İşte ben o fırtınanın tam merkezinde ve bir girdaba kapılıp giden çocuktum… Sırtımı dayayacağım hiçbir akrabam ve ailem de yoktu, bir devenin sırtında yola çıkmış bir maceracı desem yoksa kaderin tokadını yemiş birimi desem bilemiyorum.
İki kafesli bir devenin sırtında ve olduğum devede benim gibi oda sessiz ve uysaldı.
Bazen elimi kafesin üstündeki bölmeden, elimle bölmenin penceresindeki perdeyi kaldırıp kenara etrafa bakıyor ve tekrar geri çekiyordum.
Artık yetim, vatansız, yurtsuz ve kimsesi olmayan biriydim.
Yani Bêkes’im… Ve değişmeyen yazgımla artık baş başayım…
Bêkes, tekrar batan güneşe yüzünü dönüp, gözyaşlarını akşamın elvedasını sunar gibi geceye sundu… Bütün dinlere dua eder gibi gözyaşlarını toprağa tohum misali ekip gidiyordu.
Bu gördüğün güneş şahit ömrümden geçen günlere ve ayın solmayan yüzü gördü, acılarımı tuz bastığımı.
“Yaralı Güneşin Ülkesinde” acılar yaşayan Bêkes’in hikâyesi, burada bitmedi ve bitmeyecek belki gelecek günlerde nur topu evlatları olacak… Ve karanlığa bir kibrit çakacak, tüm evren onunla aydınlanacak. Belki de, başka Bêkes’ler ağlamayacak bugünden sonra…
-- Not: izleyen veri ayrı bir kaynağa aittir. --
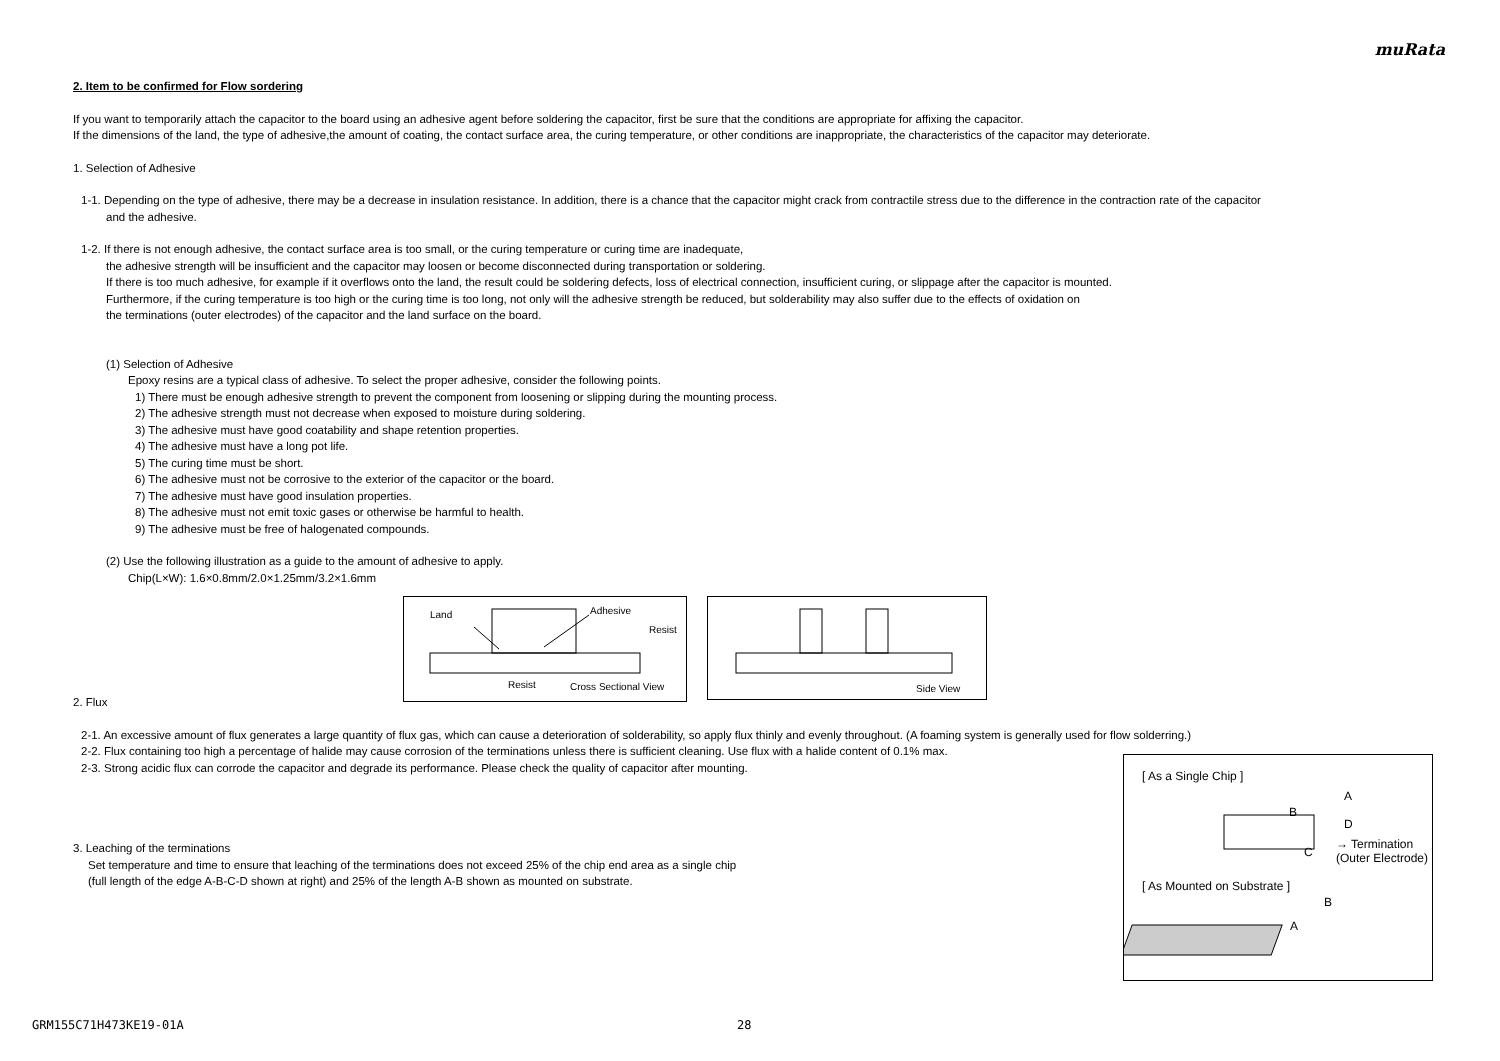muRata
2. Item to be confirmed for Flow sordering
If you want to temporarily attach the capacitor to the board using an adhesive agent before soldering the capacitor, first be sure that the conditions are appropriate for affixing the capacitor.
If the dimensions of the land, the type of adhesive,the amount of coating, the contact surface area, the curing temperature, or other conditions are inappropriate, the characteristics of the capacitor may deteriorate.
1. Selection of Adhesive
1-1. Depending on the type of adhesive, there may be a decrease in insulation resistance. In addition, there is a chance that the capacitor might crack from contractile stress due to the difference in the contraction rate of the capacitor
and the adhesive.
1-2. If there is not enough adhesive, the contact surface area is too small, or the curing temperature or curing time are inadequate,
the adhesive strength will be insufficient and the capacitor may loosen or become disconnected during transportation or soldering.
If there is too much adhesive, for example if it overflows onto the land, the result could be soldering defects, loss of electrical connection, insufficient curing, or slippage after the capacitor is mounted.
Furthermore, if the curing temperature is too high or the curing time is too long, not only will the adhesive strength be reduced, but solderability may also suffer due to the effects of oxidation on
the terminations (outer electrodes) of the capacitor and the land surface on the board.
(1) Selection of Adhesive
Epoxy resins are a typical class of adhesive. To select the proper adhesive, consider the following points.
1) There must be enough adhesive strength to prevent the component from loosening or slipping during the mounting process.
2) The adhesive strength must not decrease when exposed to moisture during soldering.
3) The adhesive must have good coatability and shape retention properties.
4) The adhesive must have a long pot life.
5) The curing time must be short.
6) The adhesive must not be corrosive to the exterior of the capacitor or the board.
7) The adhesive must have good insulation properties.
8) The adhesive must not emit toxic gases or otherwise be harmful to health.
9) The adhesive must be free of halogenated compounds.
(2) Use the following illustration as a guide to the amount of adhesive to apply.
Chip(L×W): 1.6×0.8mm/2.0×1.25mm/3.2×1.6mm
Land Adhesive
Resist
Resist Cross Sectional View
Side View
2. Flux
2-1. An excessive amount of flux generates a large quantity of flux gas, which can cause a deterioration of solderability, so apply flux thinly and evenly throughout. (A foaming system is generally used for flow solderring.)
2-2. Flux containing too high a percentage of halide may cause corrosion of the terminations unless there is sufficient cleaning. Use flux with a halide content of 0.1% max.
2-3. Strong acidic flux can corrode the capacitor and degrade its performance. Please check the quality of capacitor after mounting.
3. Leaching of the terminations
Set temperature and time to ensure that leaching of the terminations does not exceed 25% of the chip end area as a single chip
(full length of the edge A-B-C-D shown at right) and 25% of the length A-B shown as mounted on substrate.
[ As a Single Chip ]
A
B
D
C
→ Termination
(Outer Electrode)
[ As Mounted on Substrate ]
B
A
GRM155C71H473KE19-01A 28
Akşamın kızıllığı alacak, tasamızı, derdimizi, kederimizi alıp gidecek… Yola ip gibi dizilen kervan misali yaşamda, doğada, dostum ve ruhum olacak. Benimle dosdoğru yola devam edecekler…
Bir gün her şey güzel olacak biliyorum. Ama ben görebilecek miyim onu işte bilemiyorum!!!?.